J’ai toujours aimé ce genre de personnage en marge de la société, érudit mais non-conformiste, de tous les combats sociaux de l’heure et farouche défenseur de la dignité humaine et de la liberté d’expression, qualités que réunit haut la main M. Vallières. Ce livre est une anthologie des différents textes et articles écrits pour des journaux et revues au cours de ses années de lutte et de combat. Il y a aussi un très beau poème composé en prison et quelques lettres personnelles dont l’intérêt est assez limité à mon sens et qui détonnent comme par exemple, la lettre d’amour adressée à Raymonde Lorrain.
Des parties de la biographie de l'auteur sont intercalées tout au long du livre et accompagnent les textes, mettant en lumière le contexte dans lequel ils ont été écrits, ce qui fait de ce livre un document d’une incroyable richesse historique et éducative.
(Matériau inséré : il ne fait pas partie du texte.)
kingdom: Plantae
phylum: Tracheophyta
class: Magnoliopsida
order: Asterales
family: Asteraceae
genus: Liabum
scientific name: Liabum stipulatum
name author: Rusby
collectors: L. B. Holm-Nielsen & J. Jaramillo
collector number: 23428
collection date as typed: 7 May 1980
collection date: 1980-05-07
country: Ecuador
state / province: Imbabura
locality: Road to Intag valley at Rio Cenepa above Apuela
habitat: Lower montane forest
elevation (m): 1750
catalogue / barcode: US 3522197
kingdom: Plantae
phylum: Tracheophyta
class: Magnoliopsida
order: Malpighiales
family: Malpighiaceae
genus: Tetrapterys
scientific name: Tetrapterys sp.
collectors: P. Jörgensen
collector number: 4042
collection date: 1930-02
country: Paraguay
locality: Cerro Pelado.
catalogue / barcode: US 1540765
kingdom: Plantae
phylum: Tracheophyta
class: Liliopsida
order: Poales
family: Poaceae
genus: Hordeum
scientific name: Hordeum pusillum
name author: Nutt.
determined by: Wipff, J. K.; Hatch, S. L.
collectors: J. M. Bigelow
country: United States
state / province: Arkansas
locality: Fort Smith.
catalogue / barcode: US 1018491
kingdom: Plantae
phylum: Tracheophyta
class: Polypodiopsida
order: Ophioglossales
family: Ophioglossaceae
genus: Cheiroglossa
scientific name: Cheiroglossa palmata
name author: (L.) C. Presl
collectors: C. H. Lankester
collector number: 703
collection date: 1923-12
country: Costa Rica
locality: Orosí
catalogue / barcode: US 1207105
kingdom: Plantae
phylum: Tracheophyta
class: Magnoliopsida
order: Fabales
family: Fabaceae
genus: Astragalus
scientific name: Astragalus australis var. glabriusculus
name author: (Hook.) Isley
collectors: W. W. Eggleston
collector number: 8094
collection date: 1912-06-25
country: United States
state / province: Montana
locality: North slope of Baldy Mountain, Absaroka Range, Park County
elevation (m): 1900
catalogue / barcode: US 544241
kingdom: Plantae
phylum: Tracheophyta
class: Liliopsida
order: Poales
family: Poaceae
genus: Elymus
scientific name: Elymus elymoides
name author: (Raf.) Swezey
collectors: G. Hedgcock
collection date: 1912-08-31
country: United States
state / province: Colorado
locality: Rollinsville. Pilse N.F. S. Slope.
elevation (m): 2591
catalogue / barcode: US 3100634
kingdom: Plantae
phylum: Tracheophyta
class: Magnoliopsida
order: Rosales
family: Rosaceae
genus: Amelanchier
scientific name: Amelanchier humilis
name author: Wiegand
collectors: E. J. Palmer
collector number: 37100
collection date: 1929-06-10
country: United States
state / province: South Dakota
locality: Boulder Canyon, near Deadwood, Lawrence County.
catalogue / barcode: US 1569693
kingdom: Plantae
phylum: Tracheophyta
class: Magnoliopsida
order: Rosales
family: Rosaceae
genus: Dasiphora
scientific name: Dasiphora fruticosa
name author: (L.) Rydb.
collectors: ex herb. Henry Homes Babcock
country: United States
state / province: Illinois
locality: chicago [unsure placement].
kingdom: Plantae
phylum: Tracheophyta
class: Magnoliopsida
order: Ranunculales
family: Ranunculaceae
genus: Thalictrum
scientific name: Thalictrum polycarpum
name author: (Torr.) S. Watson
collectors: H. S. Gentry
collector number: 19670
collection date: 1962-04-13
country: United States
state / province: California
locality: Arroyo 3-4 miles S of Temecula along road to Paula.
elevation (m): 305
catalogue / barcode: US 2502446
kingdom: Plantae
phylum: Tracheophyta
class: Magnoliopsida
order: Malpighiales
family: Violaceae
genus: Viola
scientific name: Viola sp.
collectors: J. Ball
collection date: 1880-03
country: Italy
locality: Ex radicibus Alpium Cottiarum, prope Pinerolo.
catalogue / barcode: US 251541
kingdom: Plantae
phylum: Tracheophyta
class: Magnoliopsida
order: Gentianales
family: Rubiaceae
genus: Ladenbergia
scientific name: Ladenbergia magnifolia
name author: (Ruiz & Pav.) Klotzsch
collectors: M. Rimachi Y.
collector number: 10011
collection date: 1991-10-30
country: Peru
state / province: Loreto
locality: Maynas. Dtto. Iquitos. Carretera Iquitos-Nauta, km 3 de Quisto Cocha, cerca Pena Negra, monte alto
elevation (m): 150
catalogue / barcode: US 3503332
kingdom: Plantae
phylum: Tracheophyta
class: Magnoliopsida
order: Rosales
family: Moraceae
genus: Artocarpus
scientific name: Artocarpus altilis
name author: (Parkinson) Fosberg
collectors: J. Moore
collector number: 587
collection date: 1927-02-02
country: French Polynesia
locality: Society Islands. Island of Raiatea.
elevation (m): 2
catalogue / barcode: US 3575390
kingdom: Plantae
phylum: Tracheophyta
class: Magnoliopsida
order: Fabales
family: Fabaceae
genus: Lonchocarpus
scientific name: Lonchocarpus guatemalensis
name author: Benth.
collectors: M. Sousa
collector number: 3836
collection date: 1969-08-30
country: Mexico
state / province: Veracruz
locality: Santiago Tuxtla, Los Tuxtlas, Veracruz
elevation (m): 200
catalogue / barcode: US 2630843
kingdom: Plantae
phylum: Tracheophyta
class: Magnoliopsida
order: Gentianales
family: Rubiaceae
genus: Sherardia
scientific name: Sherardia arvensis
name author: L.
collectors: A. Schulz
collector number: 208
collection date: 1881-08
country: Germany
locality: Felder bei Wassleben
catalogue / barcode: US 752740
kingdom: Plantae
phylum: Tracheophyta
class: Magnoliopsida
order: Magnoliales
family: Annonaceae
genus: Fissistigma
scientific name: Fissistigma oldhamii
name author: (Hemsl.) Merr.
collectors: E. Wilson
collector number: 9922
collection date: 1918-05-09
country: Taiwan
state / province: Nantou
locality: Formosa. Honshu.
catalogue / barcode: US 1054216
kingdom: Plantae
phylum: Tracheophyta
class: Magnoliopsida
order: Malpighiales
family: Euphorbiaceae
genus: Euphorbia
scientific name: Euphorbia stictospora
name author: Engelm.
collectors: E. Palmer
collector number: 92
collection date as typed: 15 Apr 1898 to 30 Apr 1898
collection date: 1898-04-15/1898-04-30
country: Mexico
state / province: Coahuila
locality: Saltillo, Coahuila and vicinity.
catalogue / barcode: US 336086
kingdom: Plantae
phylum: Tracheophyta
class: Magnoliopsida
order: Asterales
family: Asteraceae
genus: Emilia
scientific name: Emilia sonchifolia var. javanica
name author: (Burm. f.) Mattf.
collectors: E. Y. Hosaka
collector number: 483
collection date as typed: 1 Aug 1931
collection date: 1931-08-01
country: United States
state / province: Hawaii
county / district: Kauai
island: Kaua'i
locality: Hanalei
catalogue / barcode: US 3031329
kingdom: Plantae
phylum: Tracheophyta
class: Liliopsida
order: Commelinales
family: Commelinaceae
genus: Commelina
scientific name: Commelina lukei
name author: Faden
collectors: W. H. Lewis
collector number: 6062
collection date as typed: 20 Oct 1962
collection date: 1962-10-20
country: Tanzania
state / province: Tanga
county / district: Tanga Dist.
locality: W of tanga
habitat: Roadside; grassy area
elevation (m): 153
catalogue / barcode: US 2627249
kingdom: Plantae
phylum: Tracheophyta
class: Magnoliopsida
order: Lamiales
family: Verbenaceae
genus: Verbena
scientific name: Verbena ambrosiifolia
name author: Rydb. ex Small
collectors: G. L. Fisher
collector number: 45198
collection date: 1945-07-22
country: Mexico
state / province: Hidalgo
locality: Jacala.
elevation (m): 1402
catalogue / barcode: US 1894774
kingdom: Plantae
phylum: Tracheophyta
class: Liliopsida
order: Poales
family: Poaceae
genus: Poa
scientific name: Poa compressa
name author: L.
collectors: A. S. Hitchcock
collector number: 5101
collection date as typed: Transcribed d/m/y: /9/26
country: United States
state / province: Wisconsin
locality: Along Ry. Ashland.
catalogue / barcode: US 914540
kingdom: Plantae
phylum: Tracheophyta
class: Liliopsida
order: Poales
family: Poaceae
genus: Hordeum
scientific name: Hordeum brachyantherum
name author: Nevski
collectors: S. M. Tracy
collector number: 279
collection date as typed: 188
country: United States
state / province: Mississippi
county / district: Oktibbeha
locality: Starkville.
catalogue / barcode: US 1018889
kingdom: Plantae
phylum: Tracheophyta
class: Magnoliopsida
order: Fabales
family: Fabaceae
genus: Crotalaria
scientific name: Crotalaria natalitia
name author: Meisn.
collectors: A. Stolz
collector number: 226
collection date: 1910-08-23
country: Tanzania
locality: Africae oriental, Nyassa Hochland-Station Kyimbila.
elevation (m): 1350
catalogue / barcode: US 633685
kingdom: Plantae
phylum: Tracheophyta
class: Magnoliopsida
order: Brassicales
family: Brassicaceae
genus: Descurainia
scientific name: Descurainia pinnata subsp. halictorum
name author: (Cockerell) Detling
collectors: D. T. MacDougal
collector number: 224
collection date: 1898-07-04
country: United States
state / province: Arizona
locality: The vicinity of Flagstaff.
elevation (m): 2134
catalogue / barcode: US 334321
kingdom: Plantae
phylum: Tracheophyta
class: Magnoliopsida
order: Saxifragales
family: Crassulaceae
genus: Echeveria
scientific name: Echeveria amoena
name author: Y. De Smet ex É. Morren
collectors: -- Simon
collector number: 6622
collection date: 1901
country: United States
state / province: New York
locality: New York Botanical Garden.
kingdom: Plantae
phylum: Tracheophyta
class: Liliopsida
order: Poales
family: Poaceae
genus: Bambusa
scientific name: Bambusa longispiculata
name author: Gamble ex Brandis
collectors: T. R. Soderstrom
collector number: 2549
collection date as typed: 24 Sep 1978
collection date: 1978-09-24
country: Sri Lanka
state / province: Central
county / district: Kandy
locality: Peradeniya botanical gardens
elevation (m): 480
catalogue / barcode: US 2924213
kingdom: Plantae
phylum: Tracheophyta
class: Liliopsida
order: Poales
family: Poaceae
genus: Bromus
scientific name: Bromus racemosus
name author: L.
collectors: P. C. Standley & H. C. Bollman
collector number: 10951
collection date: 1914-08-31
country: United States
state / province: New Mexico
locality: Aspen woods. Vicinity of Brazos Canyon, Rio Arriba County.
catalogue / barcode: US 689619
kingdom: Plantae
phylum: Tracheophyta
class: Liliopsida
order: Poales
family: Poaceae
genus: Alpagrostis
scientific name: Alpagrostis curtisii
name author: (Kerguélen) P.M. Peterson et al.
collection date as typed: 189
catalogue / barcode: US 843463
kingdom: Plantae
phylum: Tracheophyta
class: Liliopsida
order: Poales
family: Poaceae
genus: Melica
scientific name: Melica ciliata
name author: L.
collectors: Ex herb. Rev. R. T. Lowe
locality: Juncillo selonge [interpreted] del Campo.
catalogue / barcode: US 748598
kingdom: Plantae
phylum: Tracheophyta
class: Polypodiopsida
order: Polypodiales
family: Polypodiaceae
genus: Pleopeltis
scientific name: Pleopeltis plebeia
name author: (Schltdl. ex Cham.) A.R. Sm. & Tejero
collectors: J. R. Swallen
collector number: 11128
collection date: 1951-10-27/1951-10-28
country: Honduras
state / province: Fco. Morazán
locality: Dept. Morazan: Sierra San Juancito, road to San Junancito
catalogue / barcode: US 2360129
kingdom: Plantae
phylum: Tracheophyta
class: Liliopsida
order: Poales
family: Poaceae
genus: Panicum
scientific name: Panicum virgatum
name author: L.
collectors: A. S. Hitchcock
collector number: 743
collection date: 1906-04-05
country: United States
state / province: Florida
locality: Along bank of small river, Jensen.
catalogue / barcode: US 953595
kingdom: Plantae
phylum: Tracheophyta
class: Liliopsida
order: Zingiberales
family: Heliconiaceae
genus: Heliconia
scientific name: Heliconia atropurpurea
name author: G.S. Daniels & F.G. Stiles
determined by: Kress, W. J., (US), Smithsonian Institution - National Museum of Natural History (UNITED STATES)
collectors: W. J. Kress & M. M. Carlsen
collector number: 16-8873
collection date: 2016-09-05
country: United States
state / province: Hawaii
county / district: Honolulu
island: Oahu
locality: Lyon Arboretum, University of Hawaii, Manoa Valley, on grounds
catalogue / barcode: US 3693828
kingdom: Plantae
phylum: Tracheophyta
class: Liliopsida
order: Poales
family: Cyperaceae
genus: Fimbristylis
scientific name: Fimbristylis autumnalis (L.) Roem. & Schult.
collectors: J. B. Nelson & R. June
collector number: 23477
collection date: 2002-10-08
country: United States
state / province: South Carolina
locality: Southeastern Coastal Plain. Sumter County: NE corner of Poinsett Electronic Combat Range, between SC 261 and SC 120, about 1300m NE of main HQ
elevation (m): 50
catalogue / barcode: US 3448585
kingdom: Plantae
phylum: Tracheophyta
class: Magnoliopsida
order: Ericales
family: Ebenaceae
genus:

Les textes du début sont plutôt obscurs et confus et j’ai eu du mal à bien saisir la pensée de cet homme engagé mais les écrits produits vers la fin de sa vie sont remarquables et constituent une analyse des événements politiques et sociaux d’une justesse et d’une lucidité hors du commun. Ils sont d’une limpidité impressionnante et révèlent toute la pensée de cet homme tourmenté et désireux de combattre tout ce qui opprime l’humain dans sa liberté et son droit au bonheur.
Certains textes ressortent et m’ont particulièrement intéressés. Je pense à l’hommage rendu lors de la mort de René Lévesque, au texte sur la poudrière israélienne, sur la démocratie sous dictature, sur le rôle des groupes populaires, de la presse et des médias lors des différentes crises qui ont secoué le Québec, sur le devoir de résistance de la gauche, sur Sarajevo et l’assassinat d’une civilisation, sur la survie incroyable du peuple bosniaque en présence de la mort, sur la mauvaise paix de l’accord de Dayton. Enfin, il est difficile de résumer tout ce que ce livre peut renfermer de richesses et de pensées humanitaires. Un homme exceptionnel qui a choisi la route difficile du combat pour la liberté et la survie de tous les peuples. Remarquable !
« Nous vivons une époque où il devient de plus en plus difficile de s’unir pour mener un combat loyal et constructif. Partout, l’on ne rencontre qu’égoïsme et fausse sécurité. Partout, l’on aime mieux faire des phrases que de faire une lutte. » (Pierre Vallières, 1957)
« Les impératifs financiers finissent toujours par avoir raison des sentiments, d’une manière ou d’une autre. » (Pierre Vallières, 1964)
« L’essentiel est de demeurer fidèle à sa conscience dans sa réflexion, comme on demeure fidèle à sa responsabilité dans l’action. » (Pierre Vallières, 1963)
« Il y a d’un côté, des gars qui se battent et qui veulent se battre encore plus, mais qui ne sont pas réellement formés ; il y a, de l’autre, une poignée d’intellectuels qui pensent à vide la révolution, parce que justement ils n’ont pas su encore canaliser et organiser l’énergie de la base pour la transformer en un véritable mouvement de libération nationale, un FLQ efficace, concret, au service des exploités du Québec. » (Pierre Vallières, 1965)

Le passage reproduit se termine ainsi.